Note: This is a markdown file, and for better understanding nust be opened with an appropriate viewer. One way to do so is here

RMHS Assignment 2 submission

Sarthak Agrawal - 2019115003

Articles archive

Methodology

Technology used is Scrapy because it is considered extremely fast, and allows both precision and accuracy since we can use CSS selectors to target elements.

  • Loksatta

    The loksatta_articles.csv file does not have a header and has ~ as delimiter. It has columns title, description, date, content (in this order).
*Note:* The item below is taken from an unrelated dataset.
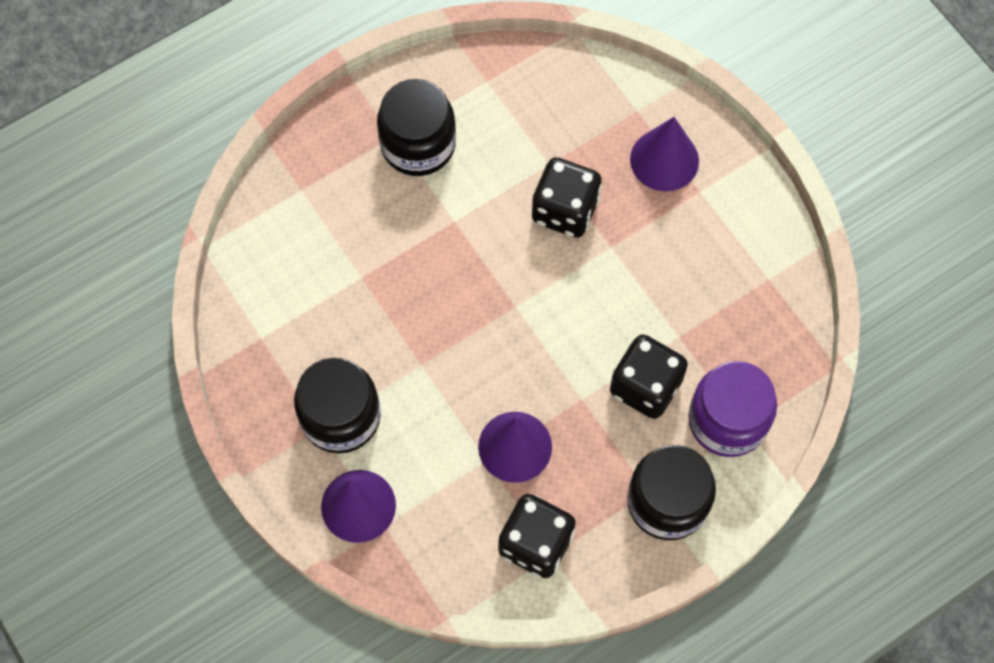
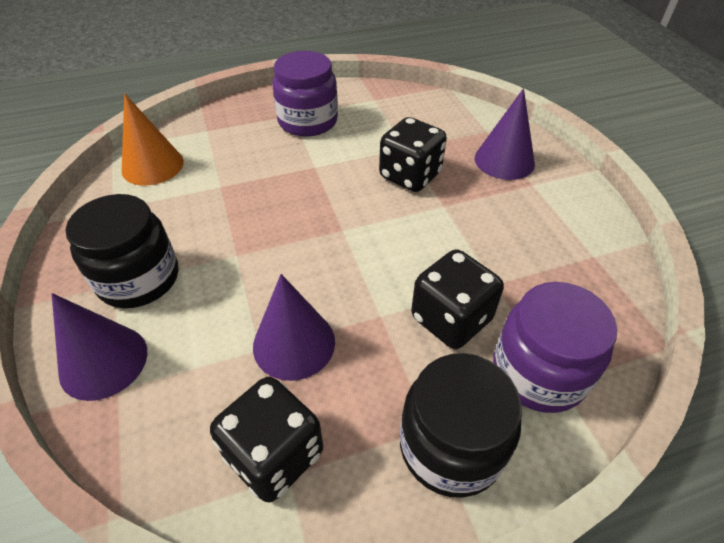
camera: 15 degrees right, 20 degrees down
black jar [377,79,456,176] -> purple jar [272,51,338,137]
none -> orange cone [122,93,184,186]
File all_loksatta_articles.csv has these headers as the first line and | as delimiter, with the addition of URLs for each article as the first column.

  • Maharashtra times

    maharashtra_times_articles.csv does not have a header and has the columns title, author, date, highlights, content (in this order) and | as delimiter. File all_mt_times_articles.csv has these headers as the first line, with the addition of URLs for each article as the first column.
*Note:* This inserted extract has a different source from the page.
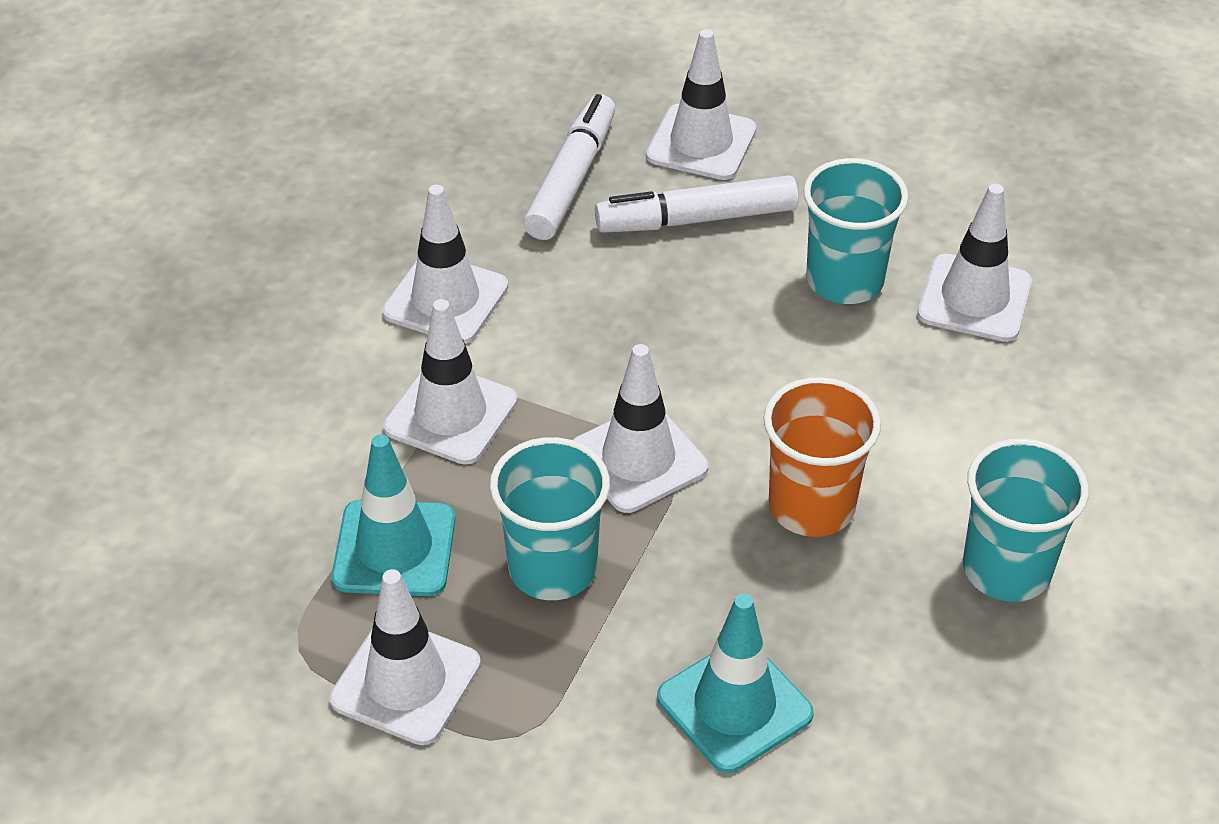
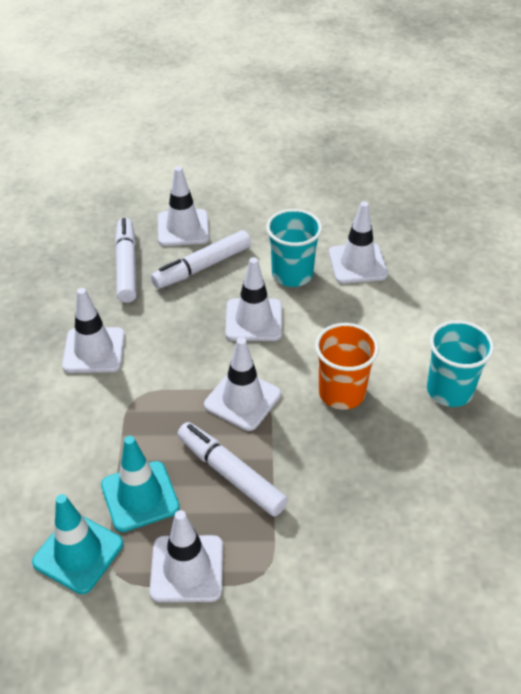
camera: 25 degrees left, 0 degrees up
white traffic cone [383,299,518,465] -> white traffic cone moved to [225,257,282,341]
turquoise cup [490,437,610,600] -> white marker [177,422,288,517]
turquoise traffic cone [657,594,814,773] -> turquoise traffic cone moved to [32,494,123,594]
Instructions to run/reproduce:

  • Scrapy and python are necessary

  • There are two spiders, coded in the files scrape_url and scrape_art. The former scrapes the URLs of the articles and stores them in a file 'urls.txt'. The second spider scrapes each article and stores in 'articles.csv'

  • Run (while in current directory)

    scrapy crawl urls_spi
    python filter_urls.py
    scrapy crawl each_article
    

Wordcloud

Topic Modelling

Tried (Contextualized Topic Modelling)[https://github.com/MilaNLProc/contextualized-topic-models]. Zero-shot modelling gave garbage (that too all english) output for data, and CombinedTM gave relevant output, but all english again, which is stored in CTMtopics.txt. Both were employed only on 20 articles, which are stored in temp_files directory.